You will need to set the RUST_LOG environment variable to robots=info. For example when launching the factorial example we see:

➜  RobotS git:(master)RUST_LOG=robots=info cargo run --example=factorial
   Compiling RobotS v0.3.0 (file:///home/gamazeps/dev/RobotS)
     Running `target/debug/examples/factorial`
INFO:robots::actors::actor_system: Created cthulhu
INFO:robots::actors::actor_ref: /user receiving a system message
INFO:robots::actors::actor_system: Created /user actor
INFO:robots::actors::actor_ref: /system receiving a system message
INFO:robots::actors::actor_system: Created /system actor
INFO:robots::actors::actor_system: Launched the first thread
INFO:robots::actors::actor_system: Created the channel to get an ActorRef from a root actor
INFO:robots::actors::actor_ref: / is sending a message to /system
INFO:robots::actors::actor_ref: /system receiving a message
INFO:robots::actors::actor_ref: /user handling a message
INFO:robots::actors::actor_ref: /system handling a message
INFO:robots::actors::actor_ref: /system handling a message
INFO:robots::actors::actor_cell: creating actor /system/name_resolver
INFO:robots::actors::actor_ref: /system/name_resolver receiving a system message
INFO:robots::actors::actor_system: Created the /system/name_resolver actor
INFO:robots::actors::actor_ref: /system/name_resolver handling a message
INFO:robots::actors::actor_system: Created the channel to get an ActorRef from a root actor
INFO:robots::actors::actor_ref: / is sending a message to /user
INFO:robots::actors::actor_ref: /user receiving a message
INFO:robots::actors::actor_ref: /user handling a message
INFO:robots::actors::actor_cell: creating actor /user/sender
INFO:robots::actors::actor_ref: /user/sender receiving a system message
INFO:robots::actors::actor_ref: /system/name_resolver receiving a message
INFO:robots::actors::actor_ref: /user/sender handling a message
INFO:robots::actors::actor_system: Created the channel to get an ActorRef from a root actor
INFO:robots::actors::actor_ref: /system/name_resolver handling a message
INFO:robots::actors::actor_ref: / is sending a message to /user
INFO:robots::actors::actor_ref: /user receiving a message
....

This is a bit verbose but allows you to monitor the proper execution of your program.

Contributing

All contribution are welcome, if you have a feature request don't hesitate to open an issue !

Features

  • Actor communication in a local context.
  • Actor supervision with an actor hierarchy (each actor supervises its children).
  • Failure handling with explicit reaosns and handlers.
  • Ask pattern using Futures for asynchronous requests.
  • Name resolving (obtaining an ActorRef from a logical path).
  • Logging.

TODO

  • Network communication in a transparent manner.
  • Investigate the performances to shave some microseconds.
  • Your crazy ideas ?

Benches

Some crude benchs were written for actor creation and local message passing.
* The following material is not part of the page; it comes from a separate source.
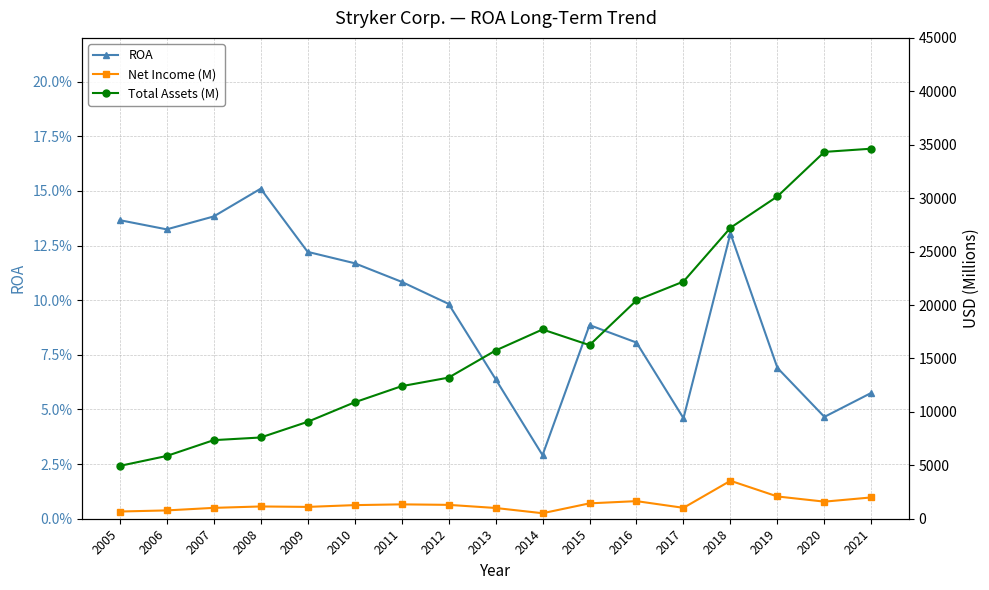

What is the difference between the highest and lowest values at 2011?

12404.9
Here are the result on my Intel(R) Core(TM) i5-3317U CPU @ 1.70GHz

test create_1000_actors                   ... bench:   3,341,549 ns/iter (+/- 173,594)
test send_1000_messages                   ... bench:   1,217,572 ns/iter (+/- 196,141)

Nevertheless, I have not yet managed to get akka working on my computer so I don't have anything to bench against so do what you want with these benches.